Even if lunch is not quite the anti-capitalist oasis of Corcoran’s telling, it has long been associated with the right of working people to restore themselves midway through their daily toil. “Workmen at their benches drop their tools, the stairs resound with hurrying feet, and from every exit pour jostling hordes,” the journalist Granthorpe Sudley wrote in a 1901 article titled “Luncheon for a Million.” In the 1896 Presidential election, William McKinley courted the labor vote with the promise of “A Full Dinner Pail.” (At the time, many people called the evening meal “supper,” so “dinner” in this case meant “lunch.”) In maybe the most famous image of lunch, ironworkers in flat caps and overalls pause for a break eight hundred and fifty feet above the ground on a steel beam. They are supposedly enjoying sandwiches and coffee, but the photograph was in fact a publicity stunt, intended to promote the RCA Building as it was being constructed.
Until women entered the workforce in significant numbers, lunch was also the most gender-segregated meal. Middle-class women whipped up quiche Lorraine and ambrosia salads (often with the help of Black domestic workers, who were excluded from Social Security). With their children’s lunchtime needs accounted for by the National School Lunch Act of 1946—passed after wartime physicals revealed widespread malnutrition—housewives visited department-store canteens and tea rooms like the Syracuse branch of Schrafft’s, “the daintiest luncheon spot in all the State.” Before sliced bread became widely available, women’s magazines were full of advice “on social distinctions and the thickness of bread in sandwiches,” according to the food historian Laura Shapiro.

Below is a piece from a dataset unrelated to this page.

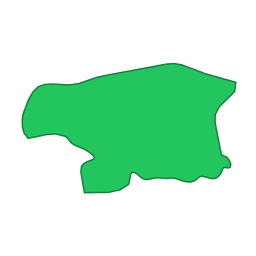 outline of Nueva Ecija, rotated 276°
{"feature_id": "PHL-2557", "entity_name": "Nueva Ecija", "entity_type": "Province", "adm_level": 1, "iso_a3": "PHL", "parent_name": "Philippines", "parent_adm1": "", "projection": "natural_earth1", "projection_center": [120.9, 15.651], "detail": "fine", "context": "isolated", "style": "filled", "palette": "green", "viewbox_px": 256, "rotation_deg": 276, "n_neighbors": 0, "source": "natural_earth", "source_scale": "10m", "svg_char_len": 1116}
<svg xmlns="http://www.w3.org/2000/svg" viewBox="0 0 256 256"><g transform="rotate(276 128 128)"><path d="M102.7,234.0L99.6,233.7L98.8,232.4L98.9,228.6L98.5,227.3L96.9,226.2L93.7,225.6L92.0,224.9L89.4,223.0L87.4,220.8L86.4,217.8L86.8,213.4L87.9,207.1L87.0,204.1L84.7,202.2L82.0,198.9L80.8,195.7L80.6,192.3L81.0,188.6L82.9,179.8L82.9,177.1L81.8,171.2L81.7,163.7L81.4,161.0L80.6,158.3L79.6,155.5L78.8,152.7L78.7,149.7L80.0,146.4L82.4,143.1L84.3,139.8L84.3,136.7L82.2,135.4L74.6,134.9L71.9,134.3L65.6,126.5L61.9,115.0L59.1,91.4L79.5,85.7L85.2,85.8L88.0,87.8L90.1,90.7L93.4,97.2L95.7,97.6L98.4,94.5L100.9,90.1L102.3,87.0L105.3,76.9L106.9,73.8L108.6,71.7L110.3,70.3L111.8,68.7L113.3,65.7L114.6,56.7L112.9,47.6L107.3,29.9L111.7,25.4L118.0,22.9L124.9,22.0L130.9,22.2L146.0,26.2L154.0,29.8L159.5,34.2L162.7,41.0L163.9,48.7L164.6,64.4L166.9,74.1L174.9,91.1L178.0,100.4L195.5,159.2L196.9,167.4L196.4,175.0L190.2,198.5L184.7,230.4L175.3,230.2L158.8,216.6L150.3,213.3L142.6,214.0L116.8,221.9L115.0,222.7L112.8,223.1L111.0,224.0L109.3,229.3L106.3,232.3L102.7,234.0Z" fill="#22c55e" stroke="#15803d" stroke-width="1.5"/></g></svg>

The trick to getting the bread thin enough for distinguished company was to butter the face of the loaf first, slicing as close to the spread as possible. Peanut butter, meanwhile, was introduced as “a high-end spread” popular at ladies’ luncheons, intended to be mixed with enlivening elements, such as celery or nasturtiums.
Recently, when I visited New York, people were lining up for patty melts and cherry-lime rickeys at S & P Lunch, in Flatiron. (It began as S & P Sandwich Shop in 1928, but was known as Eisenberg’s between the late fifties and 2021, after which it was revamped by new owners.) As a public institution, the lunch counter, devoid of tricky reservations and élite tables, represents a certain idea of equality. It is no coincidence that, in 1960, four Black students at North Carolina A&T chose to challenge racial discrimination at a whites-only lunch counter, taking a stand by sitting down on stools below a placard advertising fifteen-cent lemon-meringue pie. The protest and the images that it produced were the picture of American democracy, galvanizing public opinion and accelerating the movement: an unbroken line of citizens seeking simple fare in side-by-side solidarity.